Y'know, it takes a lot of strength and courage to open up about how you're feeling, especially if you are someone who usually hides emotion. So well done.
I'm wondering why you feel you do need to hide your feelings? Be seen as unemotional. Cause I can see you're not without feeling and emotion. I suspect there's a great well of feelings inside you, maybe without an outlet? I don't think unemotional equals strong. I wonder if it equals fear, or a kind of self-protection? Fear of being hurt, of being seen as weak? Fear of expressing love in case it's not returned?

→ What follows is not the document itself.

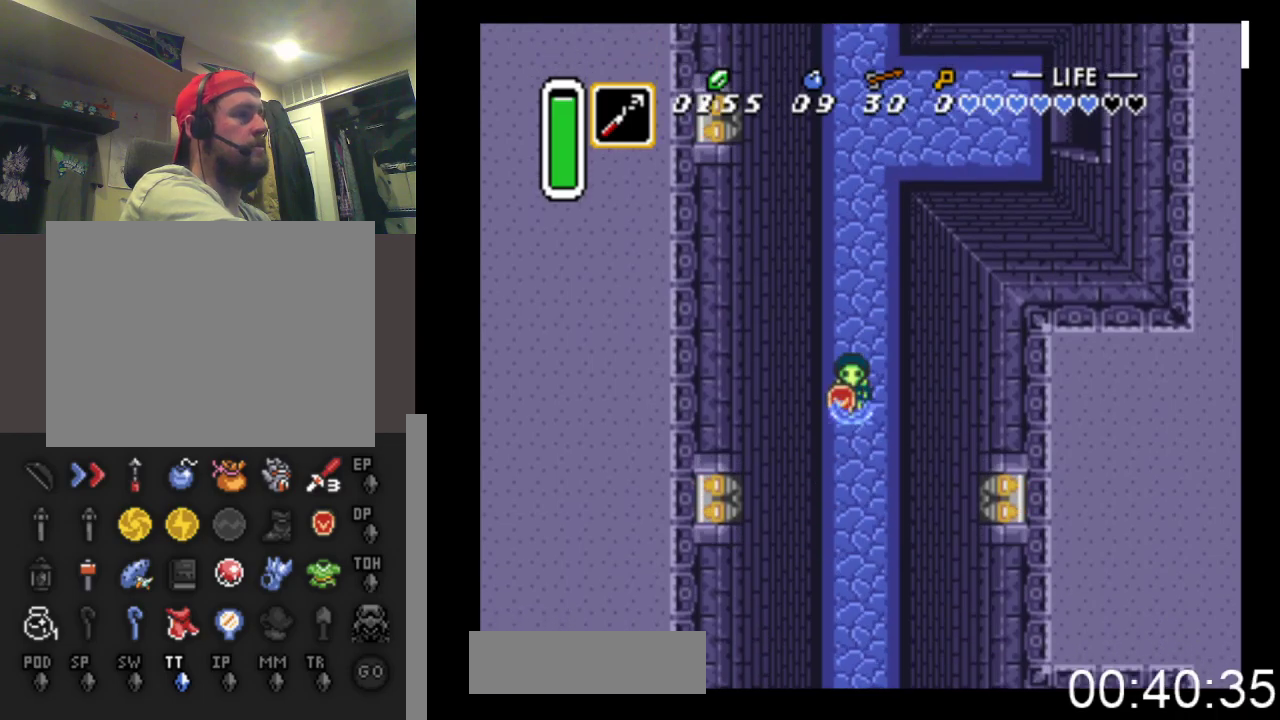
{"buttons": ["DPAD_DOWN"], "events": []}
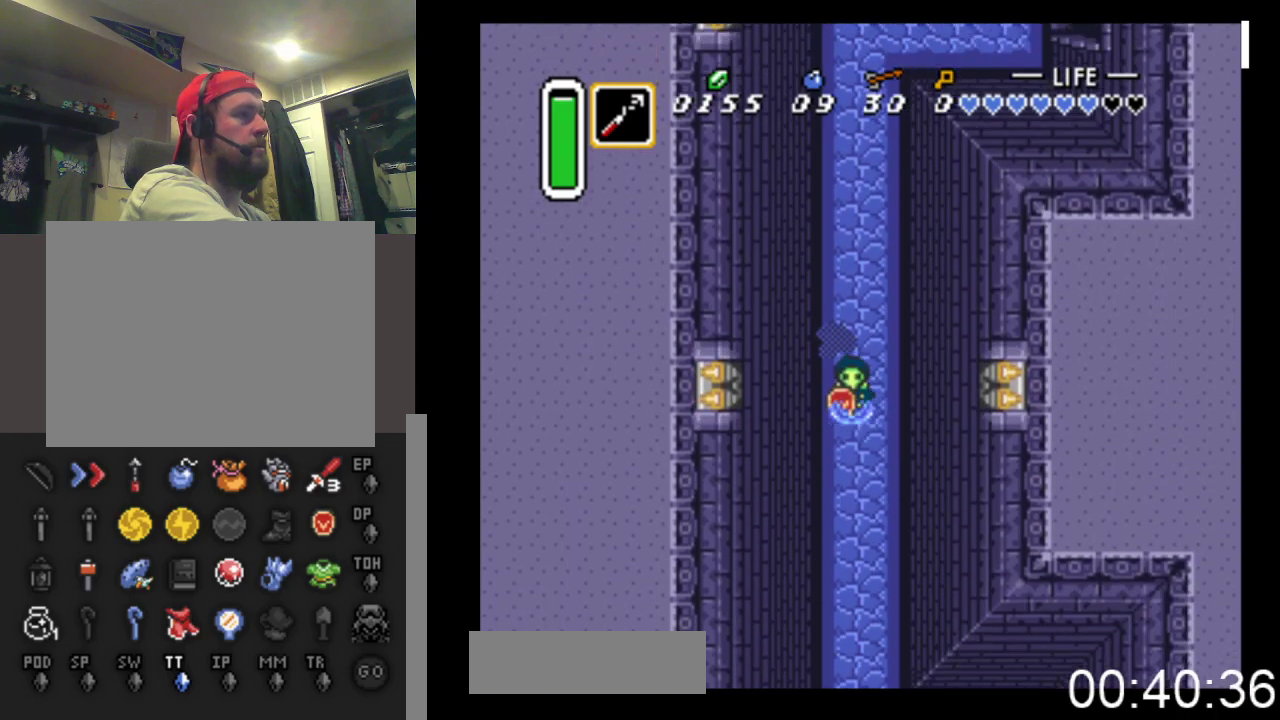
{"buttons": ["DPAD_DOWN", "DPAD_RIGHT"], "events": [[433, "DPAD_RIGHT", "down"]]}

It's a risky business this loving people. Maybe you don't feel worthy of their love in return, and the 'cold front' is an expression of that, or a protective barrier? I don't know, I'm not a psychologist. I just know that to me it takes a much stronger person to show emotion than to hide it. I also know that if appearing unemotional is the habit of a lifetime, it's a big scary thing to contemplate changing. But it is possible. No-one's going to think worse of you if you show your feelings. Maybe gradually, starting with the one who's easiest to talk to.
Don't walk away from your family Lost. You will hurt them and you will hurt yourself. As for starting over, you can do that without leaving. But if you leave, your fears, your emotions, all your problems will only go with you.
Maybe talk to a counsellor eh? Don't let this ruin your world.